◆ Dataset excerpts:
··········

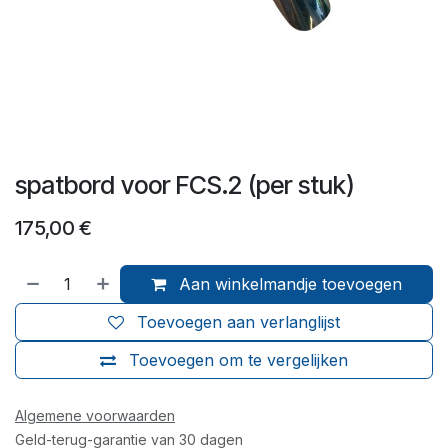
spatbord voor FCS.2 (per stuk)
175,00
€
Aan winkelmandje toevoegen
Toevoegen aan verlanglijst
Toevoegen om te vergelijken
Algemene voorwaarden
Geld-terug-garantie van 30 dagen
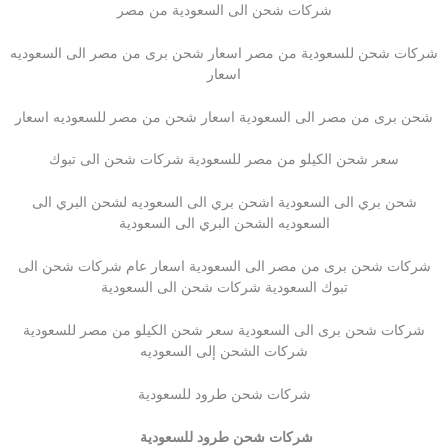
شركات شحن الى السعودية من مصر
شركات شحن للسعودية من مصر اسعار شحن برى من مصر الى السعوديه
اسعار
شحن برى من مصر الى السعودية اسعار شحن من مصر للسعوديه اسعار
سعر شحن الكيلو من مصر للسعودية شركات شحن الى تبوك
شحن بري الى السعودية اشحن بري الى السعوديه لشحن البري الى
السعوديه الشحن البري الى السعودية
شركات شحن برى من مصر الى السعودية اسعار عام شركات شحن الى
تبوك السعودية شركات شحن الى السعودية
شركات شحن برى الى السعودية سعر شحن الكيلو من مصر للسعودية
شركات الشحن إلى السعوديه
شركات شحن طرود للسعودية
شركات شحن طرود للسعودية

··········

Swap "spatbord" for "spatscherm" in the text read from the rows above and write that text out again with nothing else changed. Leave the pictures out of your answer.

◆ Exercise solution:
spatscherm voor FCS.2 (per stuk)
175,00
€
Aan winkelmandje toevoegen
Toevoegen aan verlanglijst
Toevoegen om te vergelijken
Algemene voorwaarden
Geld-terug-garantie van 30 dagen
شركات شحن الى السعودية من مصر
شركات شحن للسعودية من مصر اسعار شحن برى من مصر الى السعوديه
اسعار
شحن برى من مصر الى السعودية اسعار شحن من مصر للسعوديه اسعار
سعر شحن الكيلو من مصر للسعودية شركات شحن الى تبوك
شحن بري الى السعودية اشحن بري الى السعوديه لشحن البري الى
السعوديه الشحن البري الى السعودية
شركات شحن برى من مصر الى السعودية اسعار عام شركات شحن الى
تبوك السعودية شركات شحن الى السعودية
شركات شحن برى الى السعودية سعر شحن الكيلو من مصر للسعودية
شركات الشحن إلى السعوديه
شركات شحن طرود للسعودية
شركات شحن طرود للسعودية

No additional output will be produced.